Remote-controlled systems

were demonstrated in the late 19th century in the form of several types of remotely controlled torpedoes. The early 1870s saw remotely controlled torpedoes by John Ericsson, John Louis Lay, and Victor von Scheliha.
The Brennan torpedo, invented by Louis Brennan in 1877, was powered by two contra-rotating propellers that were spun by rapidly pulling out wires from drums wound inside the torpedo. Differential speed on the wires connected to the shore station allowed the torpedo to be guided to its target, making it "the world's first practical guided missile". In 1897 the British inventor Ernest Wilson was granted a patent for a torpedo remotely controlled by "Hertzian" waves and in 1898 Nikola Tesla publicly demonstrated a wireless-controlled torpedo that he hoped to sell to the US Navy.
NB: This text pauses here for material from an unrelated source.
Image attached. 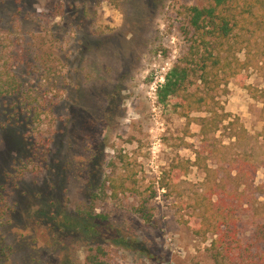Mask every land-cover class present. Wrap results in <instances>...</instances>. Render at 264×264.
Masks as SVG:
<instances>
[{"label": "rangeland", "instance_id": "1", "mask_svg": "<svg viewBox=\"0 0 264 264\" xmlns=\"http://www.w3.org/2000/svg\"><path fill=\"white\" fill-rule=\"evenodd\" d=\"M205 3L0 0V264H84L96 245L110 249L111 264H214V236L195 232L191 207L207 189V173L195 164L200 126L157 96L186 48L182 6ZM243 75L245 85L264 88V73ZM13 76L18 93H3ZM216 99L250 137L223 148L234 140L221 129L219 154L206 163L232 189L231 161H252L255 201L264 190V97L235 77ZM36 141L44 142L42 165L31 162L16 175ZM113 172L130 187L98 201L103 218L87 217L92 194ZM140 202L153 209L150 218L134 211ZM255 207L264 209V193Z\"/></svg>", "mask_w": 264, "mask_h": 264}, {"label": "trees", "instance_id": "2", "mask_svg": "<svg viewBox=\"0 0 264 264\" xmlns=\"http://www.w3.org/2000/svg\"><path fill=\"white\" fill-rule=\"evenodd\" d=\"M179 13L186 48L166 73L157 96L160 102L171 101L173 110L188 123L194 121L200 126L202 139L200 147L194 149L195 164L207 173V183H204L207 189L203 193L197 192L191 203L192 214L199 218L195 232L214 236L208 248L214 264H264V209L255 207L264 190L262 186L258 187L255 201L249 198L248 192L254 185L255 164L246 157L235 156L228 172L229 180L235 184L229 189L226 177H219L218 171L206 163L208 158L219 154L216 134L221 129L228 130L229 137L234 140L229 145H221L223 148L239 147L250 137L240 118L226 111L216 94L237 77L252 96L264 97V88L245 85L243 75L251 68L264 73V0H206L202 6L183 5ZM20 84L13 76L3 93H18ZM195 112H206V115L194 117ZM42 146L43 141L33 143L32 158L15 167L16 175H22L31 162L42 165ZM125 162L122 158L124 171L127 168ZM187 170L185 167V173ZM232 170L236 171L235 174ZM114 173L108 174L100 190L92 194L85 211L87 217L103 218L96 213L98 201L117 198L130 187L127 178L117 182ZM245 176L250 182L247 188L240 189L245 185ZM161 186L164 187L165 183L162 182ZM132 190L137 191L134 185ZM154 195L153 191L151 196ZM132 206L143 218H150L152 208L148 211L142 202ZM110 260V249L96 245L88 249L84 264H111Z\"/></svg>", "mask_w": 264, "mask_h": 264}, {"label": "built area", "instance_id": "3", "mask_svg": "<svg viewBox=\"0 0 264 264\" xmlns=\"http://www.w3.org/2000/svg\"><path fill=\"white\" fill-rule=\"evenodd\" d=\"M164 79H165V77H164ZM165 81V80H164Z\"/></svg>", "mask_w": 264, "mask_h": 264}]
</instances>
In 1903, the Spanish engineer Leonardo Torres Quevedo demonstrated a radio control system called Telekino at the Paris Academy of Sciences, which he wanted to use to control an airship of his own design. He obtained several patents for the system in other countries. Unlike previous 'on/off' techniques, Torres established a method for controlling any mechanical or electrical device with different states of operation. The Telekino remotely controlled a tricycle in 1904, considered the first case of an unmanned ground vehicle, and an electric boat with a crew in 1906, which was controlled at a distance over 2 km.
Archibald Low, known as the "father of radio guidance systems" for his pioneering work on guided rockets and planes during the First World War. In 1917, he demonstrated a remote controlled aircraft to the Royal Flying Corps and in the same year built the first wire-guided rocket.